## [Work instruction]
Write out the evacuation passage between "The day before" and "at the door.", inclusive.
:: Passage ::
Evacuation
11.01.2008
This may be our last day in Kenya. The cars are supposed to arrive around ten to take us to the plantation air strip. A private plane has been chartered to Kisumu and then to Dar Es Salaam. Thus far, I am the only one up. Pushing aside the dirty plates and vegetable peelings, I brew the first of the three pots of coffee we will drink before departing. The kitchen is a mess. The night before last we made a large and luxurious meal to celebrate our arrival: chicken stew, coconut rice, sikumiwiki and cabbage. Discovering that our second night was also our last inspired another bout of Dionysian excess. We split and carried in several days worth of firewood that had to be burned. All the veggies and liquor and cheese we bought will go to waste if they are still here when we leave. We are trying to finish everything.
The day before yesterday the Stagematt in Kericho was open for the first time since the problems began. Hannah and Rachel went into town for us and bought supplies for a week or two. We had assumed that we were going to be here for a bit longer than two days. The line stretched out the door and around the block: scores of people who have spent the last week or so locked in their homes, rationing slowly dwindling supplies. The unctuous deference that so often accompanies white skin here was absent in the long line of anxious Kenyans awaiting entry in small groups. Guards carrying fully automatic weapons stood at intervals on the sidewalk, doubled up at the door.
:::
:: Data supplied ::
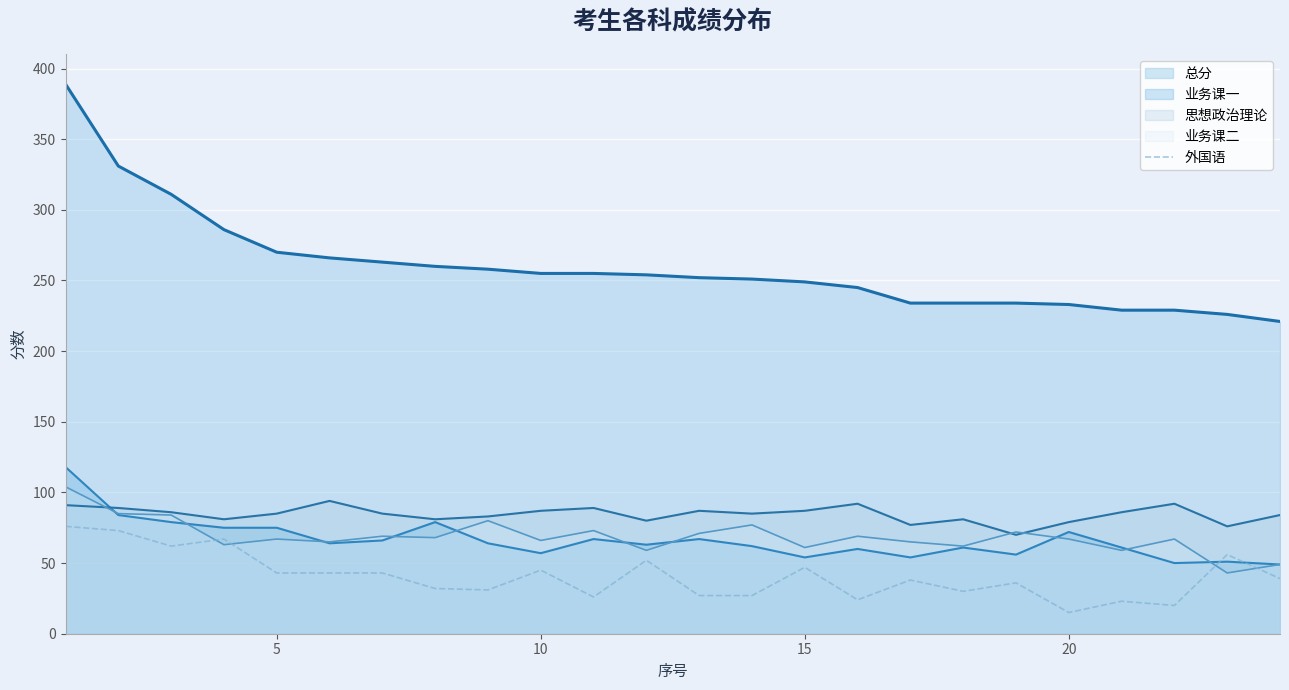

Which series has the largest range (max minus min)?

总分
:::
:: Data supplied ::
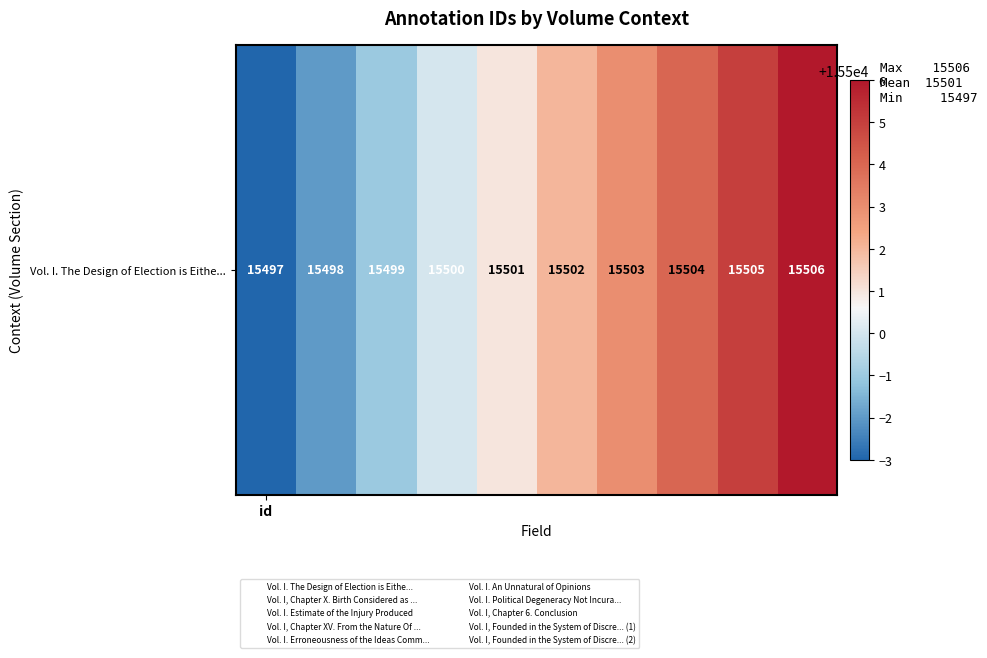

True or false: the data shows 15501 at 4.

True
:::
## [Answer to this task]
The day before yesterday the Stagematt in Kericho was open for the first time since the problems began. Hannah and Rachel went into town for us and bought supplies for a week or two. We had assumed that we were going to be here for a bit longer than two days. The line stretched out the door and around the block: scores of people who have spent the last week or so locked in their homes, rationing slowly dwindling supplies. The unctuous deference that so often accompanies white skin here was absent in the long line of anxious Kenyans awaiting entry in small groups. Guards carrying fully automatic weapons stood at intervals on the sidewalk, doubled up at the door.